Mi fissò con i suoi occhi splendidi, grandi... inquieti.

«Ti spiegherò come funziona», disse infine, «ma io non me lo ricordo, non l’ho mai fatto né visto fare, perciò tieni conto che è solo teoria».

Aspettavo che parlasse.

«In quanto predatori, disponiamo di un arsenale vastissimo, molto più ricco del necessario. La forza, la velocità, i sensi affinati, per non parlare di quelli come me, Edward o Jasper, che sfruttano sensi supplementari. E poi, come fiori di piante carnivore, le nostre prede ci trovano fisicamente attraenti».

Immobile, ricordavo con quanta precisione Edward mi avesse dimostrato quello stesso concetto, nella radura.

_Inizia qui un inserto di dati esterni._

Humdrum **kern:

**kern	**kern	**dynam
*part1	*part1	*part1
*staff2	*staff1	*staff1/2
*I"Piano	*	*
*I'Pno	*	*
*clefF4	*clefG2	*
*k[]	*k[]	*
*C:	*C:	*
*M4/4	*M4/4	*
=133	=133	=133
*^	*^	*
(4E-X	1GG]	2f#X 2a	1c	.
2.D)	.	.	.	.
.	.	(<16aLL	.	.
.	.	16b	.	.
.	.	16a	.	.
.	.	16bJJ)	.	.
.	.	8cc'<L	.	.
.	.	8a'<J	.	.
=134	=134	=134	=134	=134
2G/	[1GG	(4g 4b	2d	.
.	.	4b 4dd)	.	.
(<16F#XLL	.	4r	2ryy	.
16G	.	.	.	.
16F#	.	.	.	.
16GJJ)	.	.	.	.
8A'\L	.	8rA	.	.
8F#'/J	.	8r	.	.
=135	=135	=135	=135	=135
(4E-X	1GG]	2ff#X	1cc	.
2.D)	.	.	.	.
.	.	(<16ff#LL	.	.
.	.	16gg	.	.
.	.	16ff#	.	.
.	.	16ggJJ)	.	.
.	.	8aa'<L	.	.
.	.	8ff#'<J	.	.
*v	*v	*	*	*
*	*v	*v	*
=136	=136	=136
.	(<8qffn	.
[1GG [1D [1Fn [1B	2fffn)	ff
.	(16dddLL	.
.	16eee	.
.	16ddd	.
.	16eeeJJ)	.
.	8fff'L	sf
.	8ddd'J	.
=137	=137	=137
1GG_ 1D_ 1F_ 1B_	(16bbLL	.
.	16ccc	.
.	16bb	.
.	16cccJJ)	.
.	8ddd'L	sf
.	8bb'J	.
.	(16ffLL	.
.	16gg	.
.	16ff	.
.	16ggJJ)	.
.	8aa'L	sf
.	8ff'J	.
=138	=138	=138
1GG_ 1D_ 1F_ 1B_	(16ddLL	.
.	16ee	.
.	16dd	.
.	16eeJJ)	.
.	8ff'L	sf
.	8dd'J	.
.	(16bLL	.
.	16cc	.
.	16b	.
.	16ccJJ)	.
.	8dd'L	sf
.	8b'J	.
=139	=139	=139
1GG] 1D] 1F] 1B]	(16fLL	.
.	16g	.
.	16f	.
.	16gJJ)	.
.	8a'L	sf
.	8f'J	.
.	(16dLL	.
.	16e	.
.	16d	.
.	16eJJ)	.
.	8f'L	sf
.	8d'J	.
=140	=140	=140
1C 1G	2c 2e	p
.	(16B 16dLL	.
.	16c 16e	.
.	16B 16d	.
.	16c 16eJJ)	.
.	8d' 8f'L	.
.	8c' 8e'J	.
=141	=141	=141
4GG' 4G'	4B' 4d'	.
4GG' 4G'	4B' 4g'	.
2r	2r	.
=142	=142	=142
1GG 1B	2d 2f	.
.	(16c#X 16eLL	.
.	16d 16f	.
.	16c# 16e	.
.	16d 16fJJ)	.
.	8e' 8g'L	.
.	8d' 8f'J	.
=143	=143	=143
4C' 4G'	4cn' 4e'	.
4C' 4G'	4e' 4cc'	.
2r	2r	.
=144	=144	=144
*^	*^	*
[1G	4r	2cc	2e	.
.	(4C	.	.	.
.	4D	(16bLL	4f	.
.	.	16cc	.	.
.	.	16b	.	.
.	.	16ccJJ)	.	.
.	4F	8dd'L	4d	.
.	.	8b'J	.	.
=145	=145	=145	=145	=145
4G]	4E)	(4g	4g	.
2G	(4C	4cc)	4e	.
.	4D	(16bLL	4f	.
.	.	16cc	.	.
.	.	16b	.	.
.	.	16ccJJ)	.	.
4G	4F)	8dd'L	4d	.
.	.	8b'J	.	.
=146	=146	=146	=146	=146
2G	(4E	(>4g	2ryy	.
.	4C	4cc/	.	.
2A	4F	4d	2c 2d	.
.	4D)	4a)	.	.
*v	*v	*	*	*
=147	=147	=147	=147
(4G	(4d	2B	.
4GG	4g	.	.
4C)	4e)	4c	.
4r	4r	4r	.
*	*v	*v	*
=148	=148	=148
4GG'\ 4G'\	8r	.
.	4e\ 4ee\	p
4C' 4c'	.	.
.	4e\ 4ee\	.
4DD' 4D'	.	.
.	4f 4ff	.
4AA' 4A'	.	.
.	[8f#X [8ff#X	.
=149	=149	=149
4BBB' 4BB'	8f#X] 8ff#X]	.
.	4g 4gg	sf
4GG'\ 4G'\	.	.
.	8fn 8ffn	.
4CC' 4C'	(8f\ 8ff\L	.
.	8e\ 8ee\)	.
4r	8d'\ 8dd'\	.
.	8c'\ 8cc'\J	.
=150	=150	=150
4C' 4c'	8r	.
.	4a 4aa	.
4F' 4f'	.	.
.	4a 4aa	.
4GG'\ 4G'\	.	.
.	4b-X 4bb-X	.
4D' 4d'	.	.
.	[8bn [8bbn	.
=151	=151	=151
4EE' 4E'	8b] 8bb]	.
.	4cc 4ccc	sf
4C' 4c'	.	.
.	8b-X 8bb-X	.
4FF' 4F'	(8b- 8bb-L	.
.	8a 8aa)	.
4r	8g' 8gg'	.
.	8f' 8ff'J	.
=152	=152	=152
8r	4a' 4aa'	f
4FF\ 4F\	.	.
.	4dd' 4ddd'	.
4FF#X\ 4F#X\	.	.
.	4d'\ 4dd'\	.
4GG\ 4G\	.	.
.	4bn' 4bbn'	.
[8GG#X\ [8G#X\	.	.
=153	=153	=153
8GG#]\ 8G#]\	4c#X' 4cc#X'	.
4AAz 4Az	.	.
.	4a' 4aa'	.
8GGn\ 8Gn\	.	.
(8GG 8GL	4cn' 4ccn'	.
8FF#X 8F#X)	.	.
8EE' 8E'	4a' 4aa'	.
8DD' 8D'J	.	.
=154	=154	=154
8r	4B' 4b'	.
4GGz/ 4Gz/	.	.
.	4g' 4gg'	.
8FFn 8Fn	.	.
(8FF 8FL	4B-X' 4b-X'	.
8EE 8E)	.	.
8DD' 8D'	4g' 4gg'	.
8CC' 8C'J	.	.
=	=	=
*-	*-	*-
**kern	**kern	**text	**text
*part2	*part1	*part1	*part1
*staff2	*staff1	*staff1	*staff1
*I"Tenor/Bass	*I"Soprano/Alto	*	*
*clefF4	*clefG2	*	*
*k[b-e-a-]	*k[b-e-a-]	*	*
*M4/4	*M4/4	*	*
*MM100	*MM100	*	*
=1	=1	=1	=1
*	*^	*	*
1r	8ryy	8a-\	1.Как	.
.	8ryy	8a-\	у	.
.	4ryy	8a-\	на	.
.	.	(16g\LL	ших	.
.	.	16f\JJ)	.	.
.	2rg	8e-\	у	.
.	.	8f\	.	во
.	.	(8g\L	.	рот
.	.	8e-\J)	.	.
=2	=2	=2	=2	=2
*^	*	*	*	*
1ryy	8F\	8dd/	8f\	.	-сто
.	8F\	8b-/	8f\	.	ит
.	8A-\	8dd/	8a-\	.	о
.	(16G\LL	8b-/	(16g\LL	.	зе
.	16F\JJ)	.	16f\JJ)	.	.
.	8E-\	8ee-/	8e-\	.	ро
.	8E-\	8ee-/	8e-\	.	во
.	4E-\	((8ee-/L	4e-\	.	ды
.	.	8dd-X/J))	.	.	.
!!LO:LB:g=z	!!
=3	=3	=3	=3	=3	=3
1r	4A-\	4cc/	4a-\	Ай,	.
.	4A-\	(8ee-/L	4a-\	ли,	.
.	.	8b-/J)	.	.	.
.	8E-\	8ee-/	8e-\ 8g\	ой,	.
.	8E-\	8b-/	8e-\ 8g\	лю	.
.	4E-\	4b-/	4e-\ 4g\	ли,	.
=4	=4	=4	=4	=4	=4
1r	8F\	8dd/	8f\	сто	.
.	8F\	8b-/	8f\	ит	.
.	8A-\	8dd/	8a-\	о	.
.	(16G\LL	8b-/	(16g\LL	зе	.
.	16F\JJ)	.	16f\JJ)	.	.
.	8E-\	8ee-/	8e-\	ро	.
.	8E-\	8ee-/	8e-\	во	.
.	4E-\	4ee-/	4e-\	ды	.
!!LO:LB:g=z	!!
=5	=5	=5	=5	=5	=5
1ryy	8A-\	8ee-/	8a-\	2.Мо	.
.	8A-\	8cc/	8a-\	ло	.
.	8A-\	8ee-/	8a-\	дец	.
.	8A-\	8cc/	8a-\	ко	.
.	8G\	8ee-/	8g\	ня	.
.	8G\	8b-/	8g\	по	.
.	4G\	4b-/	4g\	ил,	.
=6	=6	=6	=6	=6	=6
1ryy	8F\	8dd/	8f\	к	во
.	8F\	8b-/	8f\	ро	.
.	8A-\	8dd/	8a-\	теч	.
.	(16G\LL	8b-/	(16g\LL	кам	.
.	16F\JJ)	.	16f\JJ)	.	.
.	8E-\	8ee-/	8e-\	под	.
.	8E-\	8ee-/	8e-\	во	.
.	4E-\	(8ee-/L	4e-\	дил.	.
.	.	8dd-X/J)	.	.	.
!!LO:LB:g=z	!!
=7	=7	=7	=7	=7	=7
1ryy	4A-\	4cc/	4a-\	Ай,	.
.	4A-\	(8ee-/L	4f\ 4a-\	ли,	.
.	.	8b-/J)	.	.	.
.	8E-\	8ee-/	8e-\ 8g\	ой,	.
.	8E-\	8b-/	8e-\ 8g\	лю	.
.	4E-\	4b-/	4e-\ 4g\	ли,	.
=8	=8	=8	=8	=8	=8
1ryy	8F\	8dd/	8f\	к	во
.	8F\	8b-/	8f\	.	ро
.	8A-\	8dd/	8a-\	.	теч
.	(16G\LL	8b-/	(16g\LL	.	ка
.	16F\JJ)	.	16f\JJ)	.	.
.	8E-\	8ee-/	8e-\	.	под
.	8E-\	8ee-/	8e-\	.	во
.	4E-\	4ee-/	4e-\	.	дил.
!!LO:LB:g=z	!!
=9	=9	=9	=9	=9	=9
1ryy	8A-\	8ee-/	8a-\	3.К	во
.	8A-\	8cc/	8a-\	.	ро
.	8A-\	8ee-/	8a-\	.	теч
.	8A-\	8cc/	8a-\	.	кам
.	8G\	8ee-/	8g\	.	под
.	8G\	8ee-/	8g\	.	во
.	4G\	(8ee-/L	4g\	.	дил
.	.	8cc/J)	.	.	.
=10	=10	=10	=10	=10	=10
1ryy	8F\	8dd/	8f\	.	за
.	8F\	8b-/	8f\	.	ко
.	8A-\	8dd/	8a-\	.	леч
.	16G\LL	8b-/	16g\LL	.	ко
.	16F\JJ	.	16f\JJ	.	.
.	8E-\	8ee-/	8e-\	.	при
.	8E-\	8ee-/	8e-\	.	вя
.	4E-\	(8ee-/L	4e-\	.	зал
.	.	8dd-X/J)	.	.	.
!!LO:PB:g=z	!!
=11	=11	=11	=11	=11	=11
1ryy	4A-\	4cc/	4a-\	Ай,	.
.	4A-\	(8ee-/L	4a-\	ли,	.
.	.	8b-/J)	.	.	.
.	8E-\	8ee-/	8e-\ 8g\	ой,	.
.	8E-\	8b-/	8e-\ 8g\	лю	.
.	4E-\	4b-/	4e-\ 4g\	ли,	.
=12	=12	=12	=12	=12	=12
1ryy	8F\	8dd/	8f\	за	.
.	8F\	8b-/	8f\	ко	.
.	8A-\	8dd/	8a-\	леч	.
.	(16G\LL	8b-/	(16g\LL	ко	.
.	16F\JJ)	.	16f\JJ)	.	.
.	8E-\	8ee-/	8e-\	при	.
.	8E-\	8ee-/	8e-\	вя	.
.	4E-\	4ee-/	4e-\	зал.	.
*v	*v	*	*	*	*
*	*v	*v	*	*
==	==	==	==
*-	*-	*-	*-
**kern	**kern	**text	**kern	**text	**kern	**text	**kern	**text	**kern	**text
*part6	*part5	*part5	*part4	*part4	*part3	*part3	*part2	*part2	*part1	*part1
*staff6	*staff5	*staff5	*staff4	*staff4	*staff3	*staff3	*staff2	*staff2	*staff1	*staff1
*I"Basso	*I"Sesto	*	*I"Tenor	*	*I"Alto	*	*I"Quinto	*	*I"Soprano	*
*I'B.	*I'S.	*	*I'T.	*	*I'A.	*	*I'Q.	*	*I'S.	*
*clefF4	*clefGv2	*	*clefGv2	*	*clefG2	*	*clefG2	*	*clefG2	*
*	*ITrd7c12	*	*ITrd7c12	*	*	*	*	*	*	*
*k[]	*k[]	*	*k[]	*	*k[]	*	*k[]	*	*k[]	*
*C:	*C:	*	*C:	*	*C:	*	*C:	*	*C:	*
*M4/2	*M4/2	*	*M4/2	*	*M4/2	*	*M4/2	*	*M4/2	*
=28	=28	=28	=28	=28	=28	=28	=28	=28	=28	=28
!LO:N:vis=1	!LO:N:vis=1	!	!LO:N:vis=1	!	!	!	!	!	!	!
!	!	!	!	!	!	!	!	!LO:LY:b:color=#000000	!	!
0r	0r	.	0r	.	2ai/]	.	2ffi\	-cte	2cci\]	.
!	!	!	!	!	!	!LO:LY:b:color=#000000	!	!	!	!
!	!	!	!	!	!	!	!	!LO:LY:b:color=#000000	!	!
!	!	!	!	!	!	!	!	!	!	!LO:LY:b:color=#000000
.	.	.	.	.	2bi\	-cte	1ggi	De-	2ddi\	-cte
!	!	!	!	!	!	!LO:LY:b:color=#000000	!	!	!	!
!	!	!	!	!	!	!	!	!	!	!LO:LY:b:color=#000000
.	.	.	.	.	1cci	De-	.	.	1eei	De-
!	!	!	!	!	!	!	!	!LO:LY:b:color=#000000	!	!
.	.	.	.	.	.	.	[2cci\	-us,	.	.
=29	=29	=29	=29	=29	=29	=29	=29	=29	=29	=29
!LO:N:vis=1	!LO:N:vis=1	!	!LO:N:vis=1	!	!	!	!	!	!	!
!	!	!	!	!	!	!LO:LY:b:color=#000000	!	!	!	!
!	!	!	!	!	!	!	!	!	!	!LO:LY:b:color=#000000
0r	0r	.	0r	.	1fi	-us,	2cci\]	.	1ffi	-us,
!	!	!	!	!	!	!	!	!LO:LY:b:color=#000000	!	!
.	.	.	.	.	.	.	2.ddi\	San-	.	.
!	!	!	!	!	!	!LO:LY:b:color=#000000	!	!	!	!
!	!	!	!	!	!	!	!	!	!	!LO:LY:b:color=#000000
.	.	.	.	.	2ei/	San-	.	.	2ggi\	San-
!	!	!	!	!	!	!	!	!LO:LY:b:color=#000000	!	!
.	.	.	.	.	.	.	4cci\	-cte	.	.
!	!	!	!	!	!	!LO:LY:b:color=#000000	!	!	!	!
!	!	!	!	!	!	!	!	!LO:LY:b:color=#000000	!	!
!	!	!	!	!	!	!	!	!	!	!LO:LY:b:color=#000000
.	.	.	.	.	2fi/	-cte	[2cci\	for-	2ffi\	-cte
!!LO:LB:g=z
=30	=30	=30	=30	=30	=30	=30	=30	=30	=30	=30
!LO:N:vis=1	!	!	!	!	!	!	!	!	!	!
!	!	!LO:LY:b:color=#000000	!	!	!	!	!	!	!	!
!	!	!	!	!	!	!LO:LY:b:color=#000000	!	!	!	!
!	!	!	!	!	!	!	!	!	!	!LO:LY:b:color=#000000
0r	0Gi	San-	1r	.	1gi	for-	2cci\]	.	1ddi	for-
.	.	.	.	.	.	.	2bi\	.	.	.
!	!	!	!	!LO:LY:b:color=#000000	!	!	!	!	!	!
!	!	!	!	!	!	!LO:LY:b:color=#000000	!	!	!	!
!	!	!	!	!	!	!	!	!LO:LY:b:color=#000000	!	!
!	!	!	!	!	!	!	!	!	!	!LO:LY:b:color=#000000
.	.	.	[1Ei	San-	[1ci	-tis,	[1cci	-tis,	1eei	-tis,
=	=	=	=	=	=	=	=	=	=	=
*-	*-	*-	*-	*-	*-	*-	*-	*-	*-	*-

Lei si illuminò di un sorriso ampio e inquietante. «E c’è un’altra arma che definirei superflua. Siamo anche velenosi». I denti mandarono un bagliore. «È un veleno che non uccide: mette soltanto fuori combattimento la vittima. Funziona lentamente, si diffonde attraverso il sangue in modo che la preda, sopraffatta da un dolore tanto intenso, non possa sfuggire. Come ho detto, è un’arma quasi del tutto superflua. Se siamo così vicini, la preda non fa comunque in tempo a scappare. Ci sono le eccezioni, certo. Carlisle, per esempio...».

«Perciò... se si lascia che il veleno si diffonda...».

«La trasformazione dura qualche giorno, a seconda di quanto veleno circola nel sangue e di quanto ne entra nel cuore. Il cuore pompa sangue e veleno che, entrando in circolo, guarisce e trasmuta il corpo. Alla fine il cuore si ferma, e la metamorfosi è completa. Ma in ogni singolo istante del mutamento, la vittima non desidera altro che morire».

Avevo i brividi.

«Ecco, non è una cosa piacevole».

«Edward mi ha detto che per voi è un’operazione molto delicata. Non capisco».

«In un certo senso, somigliamo anche agli squali. Se sentiamo il sapore, o l’odore, del sangue, diventa molto difficile mettere a tacere l’istinto famelico. Talvolta è impossibile. Perciò mordere qualcuno, assaggiarne il sangue, scatena l’impulso. È difficile per entrambi: la sete di sangue da una parte, il dolore insopportabile dall’altra».